### What the exercise asks:
In two sentences, summarize the text on ecolabels and sustainability certification.

··· Text passage ···

Not surprisingly, developing countries have been generally reluctant to participate in ecolabelling initiatives. They have highlighted the embedded protectionist elements of some of these initiatives, and the naiveté of some standards in assuming that certain models of environmental management can be exported tout court to the South. This reluctance has been counteracted with assurances of transparency, non- discrimination and technical assistance. In essence, ecolabels are assumed to be ‘good for the global commons’ and their justification has been offered within a discourse of science, objectivity, independent certification, transparency and systems management. As long as market-based mechanisms of ensuring sustainability, such as ecolabels, are seen as ‘neutral’, larger politico-economic factors, market structures and the role of special interests and expert knowledge will remain in the twilight.

The Maritime Stewardship Council (MSC) initiative has offered more sophisticated fish suppliers a way of increasing their visibility in the market place under the guise of sustainability, alongside other ‘new wave’ sustainability certification schemes, such as Forestry Stewardship Council (FSC) certified timber (Klooster 2005; Taylor 2005) and Utz Kapeh and Rainforest Alliance-certified coffees (Giovannucci and Ponte 2005). These schemes, while offering preferred supplier status to certified suppliers, are expensive to comply with and rarely offer a premium. In time, the standards that underpin them may become the new ‘minimum standards’ for the market, effectively redesigning the nature of market access. This has happened, for example, to voluntary food safety and good agricultural practice standards such as EUREP-GAP.

··· Provided information ···

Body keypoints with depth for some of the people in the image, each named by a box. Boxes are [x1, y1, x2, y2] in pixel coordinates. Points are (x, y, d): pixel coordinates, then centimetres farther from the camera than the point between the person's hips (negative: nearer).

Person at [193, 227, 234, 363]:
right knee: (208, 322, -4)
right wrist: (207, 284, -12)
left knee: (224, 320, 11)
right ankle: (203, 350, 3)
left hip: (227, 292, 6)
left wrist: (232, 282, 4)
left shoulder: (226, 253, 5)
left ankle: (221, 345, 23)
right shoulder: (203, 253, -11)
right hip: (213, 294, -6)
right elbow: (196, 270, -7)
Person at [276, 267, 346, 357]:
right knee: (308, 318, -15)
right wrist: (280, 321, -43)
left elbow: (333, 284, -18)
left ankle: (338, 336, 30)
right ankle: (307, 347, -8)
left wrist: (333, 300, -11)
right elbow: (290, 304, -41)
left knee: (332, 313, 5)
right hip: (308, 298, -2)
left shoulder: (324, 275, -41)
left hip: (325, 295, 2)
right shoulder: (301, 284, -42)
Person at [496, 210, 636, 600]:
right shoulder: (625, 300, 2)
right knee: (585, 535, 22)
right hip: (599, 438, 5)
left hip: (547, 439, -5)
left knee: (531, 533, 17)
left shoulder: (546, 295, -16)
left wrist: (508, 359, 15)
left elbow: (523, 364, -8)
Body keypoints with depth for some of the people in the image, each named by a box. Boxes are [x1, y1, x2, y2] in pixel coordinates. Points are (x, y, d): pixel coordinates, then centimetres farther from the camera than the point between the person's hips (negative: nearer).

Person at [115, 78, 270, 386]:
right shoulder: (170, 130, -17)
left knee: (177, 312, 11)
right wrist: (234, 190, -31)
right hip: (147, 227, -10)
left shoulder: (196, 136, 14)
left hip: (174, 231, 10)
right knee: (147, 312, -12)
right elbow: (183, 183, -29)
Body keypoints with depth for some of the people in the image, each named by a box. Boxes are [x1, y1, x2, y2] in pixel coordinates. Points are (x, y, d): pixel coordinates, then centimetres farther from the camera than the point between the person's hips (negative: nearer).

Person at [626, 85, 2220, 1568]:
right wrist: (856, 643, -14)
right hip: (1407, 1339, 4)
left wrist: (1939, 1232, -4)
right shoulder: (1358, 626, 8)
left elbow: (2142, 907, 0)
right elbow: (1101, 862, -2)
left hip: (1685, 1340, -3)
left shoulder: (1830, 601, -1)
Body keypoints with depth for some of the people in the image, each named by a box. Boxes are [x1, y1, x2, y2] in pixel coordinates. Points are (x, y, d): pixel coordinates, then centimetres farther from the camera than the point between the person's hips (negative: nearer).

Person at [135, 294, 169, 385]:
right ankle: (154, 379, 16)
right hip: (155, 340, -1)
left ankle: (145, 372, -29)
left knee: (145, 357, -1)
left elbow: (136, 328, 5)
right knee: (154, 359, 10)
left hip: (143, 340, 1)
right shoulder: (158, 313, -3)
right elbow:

···

### Solution to this exercise:
Developing countries have been reluctant to join ecolabelling initiatives because of their protectionist elements and naive standards, yet ecolabels are justified as science-based and objective, and while they are seen as neutral, larger political and economic factors stay in the twilight. Certification schemes such as the MSC give certified suppliers preferred status but are costly to comply with and rarely offer a premium, and their standards may become new minimum standards for market access, as happened with EUREP-GAP.